[Extracted page text data]
◇ ◇ ◇ ◇ ◇ ◇ ◇

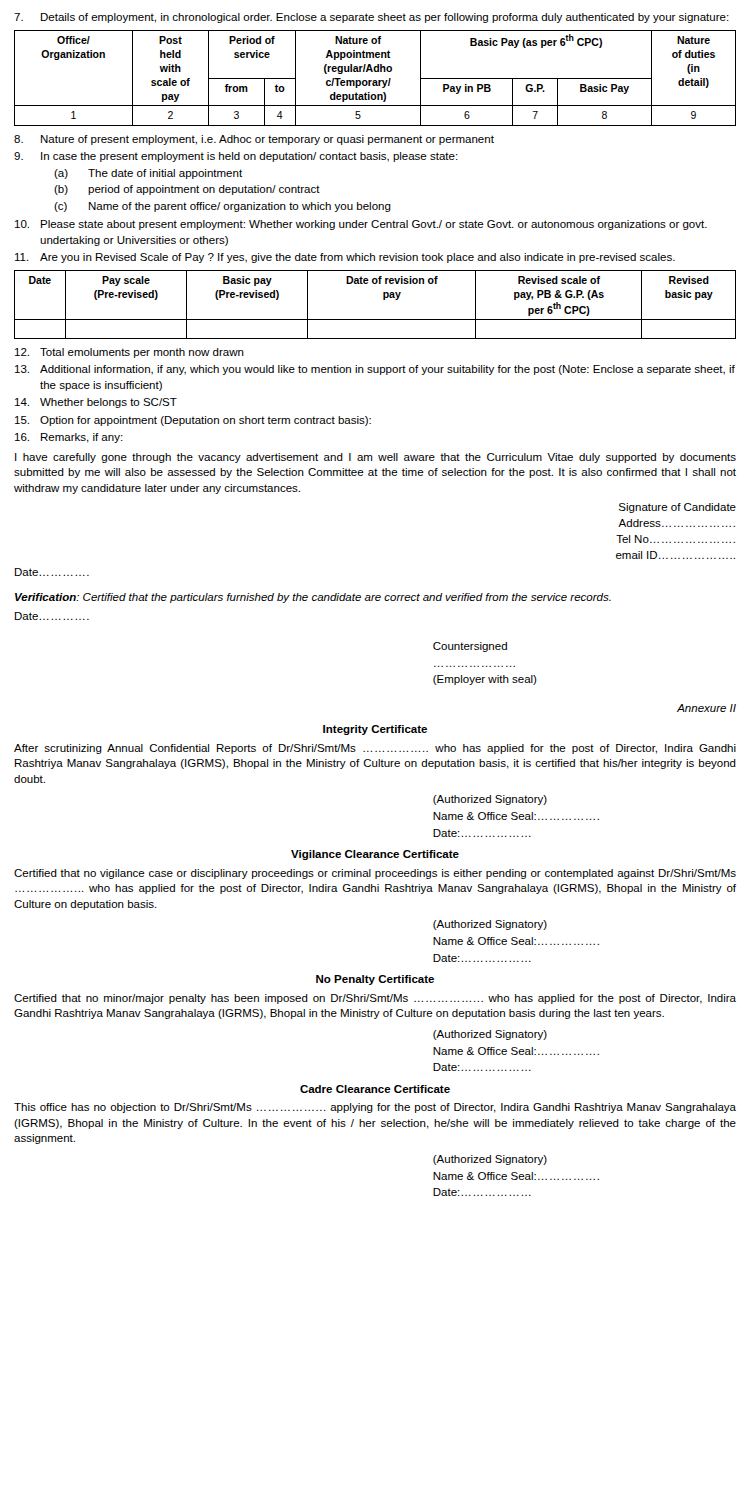7. Details of employment, in chronological order. Enclose a separate sheet as per following proforma duly authenticated by your signature:
| Office/ Organization | Post held with scale of pay | Period of service | Nature of Appointment (regular/Adho c/Temporary/ deputation) | Basic Pay (as per 6 th CPC) | Nature of duties (in detail) |
| --- | --- | --- | --- | --- | --- |
| from | to | Pay in PB | G.P. | Basic Pay |
| 1 | 2 | 3 | 4 | 5 | 6 | 7 | 8 | 9 |
8. Nature of present employment, i.e. Adhoc or temporary or quasi permanent or permanent
9. In case the present employment is held on deputation/ contact basis, please state:
(a) The date of initial appointment
(b) period of appointment on deputation/ contract
(c) Name of the parent office/ organization to which you belong
10. Please state about present employment: Whether working under Central Govt./ or state Govt. or autonomous organizations or govt. undertaking or Universities or others)
11. Are you in Revised Scale of Pay ? If yes, give the date from which revision took place and also indicate in pre-revised scales.
| Date | Pay scale (Pre-revised) | Basic pay (Pre-revised) | Date of revision of pay | Revised scale of pay, PB & G.P. (As per 6 th CPC) | Revised basic pay |
| --- | --- | --- | --- | --- | --- |
12. Total emoluments per month now drawn
13. Additional information, if any, which you would like to mention in support of your suitability for the post (Note: Enclose a separate sheet, if the space is insufficient)
14. Whether belongs to SC/ST
15. Option for appointment (Deputation on short term contract basis):
16. Remarks, if any:
I have carefully gone through the vacancy advertisement and I am well aware that the Curriculum Vitae duly supported by documents submitted by me will also be assessed by the Selection Committee at the time of selection for the post. It is also confirmed that I shall not withdraw my candidature later under any circumstances.
Signature of Candidate
Address……………….
Tel No………………….
email ID………………..
Date………….
Verification: Certified that the particulars furnished by the candidate are correct and verified from the service records.
Date………….
Countersigned
…………………
(Employer with seal)
Annexure II
Integrity Certificate
After scrutinizing Annual Confidential Reports of Dr/Shri/Smt/Ms …………….. who has applied for the post of Director, Indira Gandhi Rashtriya Manav Sangrahalaya (IGRMS), Bhopal in the Ministry of Culture on deputation basis, it is certified that his/her integrity is beyond doubt.
(Authorized Signatory)
Name & Office Seal:…………….
Date:………………
Vigilance Clearance Certificate
Certified that no vigilance case or disciplinary proceedings or criminal proceedings is either pending or contemplated against Dr/Shri/Smt/Ms ……………... who has applied for the post of Director, Indira Gandhi Rashtriya Manav Sangrahalaya (IGRMS), Bhopal in the Ministry of Culture on deputation basis.
(Authorized Signatory)
Name & Office Seal:…………….
Date:………………
No Penalty Certificate
Certified that no minor/major penalty has been imposed on Dr/Shri/Smt/Ms ……………... who has applied for the post of Director, Indira Gandhi Rashtriya Manav Sangrahalaya (IGRMS), Bhopal in the Ministry of Culture on deputation basis during the last ten years.
(Authorized Signatory)
Name & Office Seal:…………….
Date:………………
Cadre Clearance Certificate
This office has no objection to Dr/Shri/Smt/Ms ……………... applying for the post of Director, Indira Gandhi Rashtriya Manav Sangrahalaya (IGRMS), Bhopal in the Ministry of Culture. In the event of his / her selection, he/she will be immediately relieved to take charge of the assignment.
(Authorized Signatory)
Name & Office Seal:…………….
Date:………………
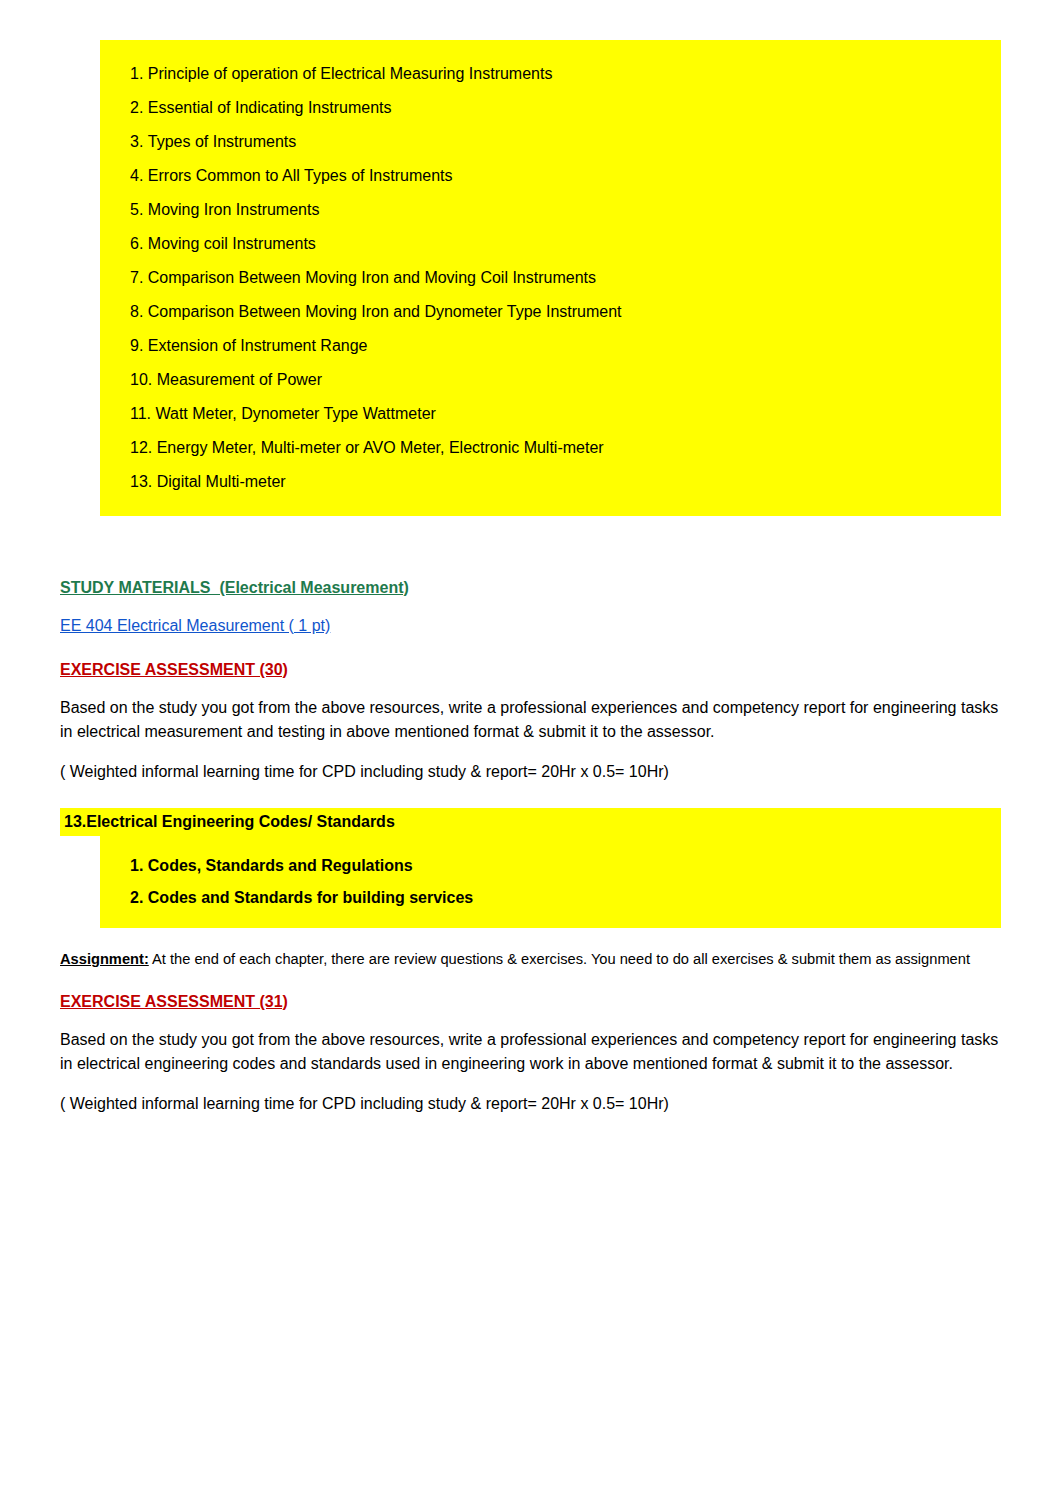Principle of operation of Electrical Measuring Instruments
Essential of Indicating Instruments
Types of Instruments
Errors Common to All Types of Instruments
Moving Iron Instruments
Moving coil Instruments
Comparison Between Moving Iron and Moving Coil Instruments
Comparison Between Moving Iron and Dynometer Type Instrument
Extension of Instrument Range
Measurement of Power
Watt Meter, Dynometer Type Wattmeter
Energy Meter, Multi-meter or AVO Meter, Electronic Multi-meter
Digital Multi-meter
STUDY MATERIALS (Electrical Measurement)
EE 404 Electrical Measurement ( 1 pt)
EXERCISE ASSESSMENT (30)
Based on the study you got from the above resources, write a professional experiences and competency report for engineering tasks in electrical measurement and testing in above mentioned format & submit it to the assessor.
( Weighted informal learning time for CPD including study & report= 20Hr x 0.5= 10Hr)
13.Electrical Engineering Codes/ Standards
Codes, Standards and Regulations
Codes and Standards for building services
Assignment: At the end of each chapter, there are review questions & exercises. You need to do all exercises & submit them as assignment
EXERCISE ASSESSMENT (31)
Based on the study you got from the above resources, write a professional experiences and competency report for engineering tasks in electrical engineering codes and standards used in engineering work in above mentioned format & submit it to the assessor.
( Weighted informal learning time for CPD including study & report= 20Hr x 0.5= 10Hr)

◇ ◇ ◇ ◇ ◇ ◇ ◇

Across the entries above, how many lines contain the string "Moving"? The number alone is the answer.

> Your response: 4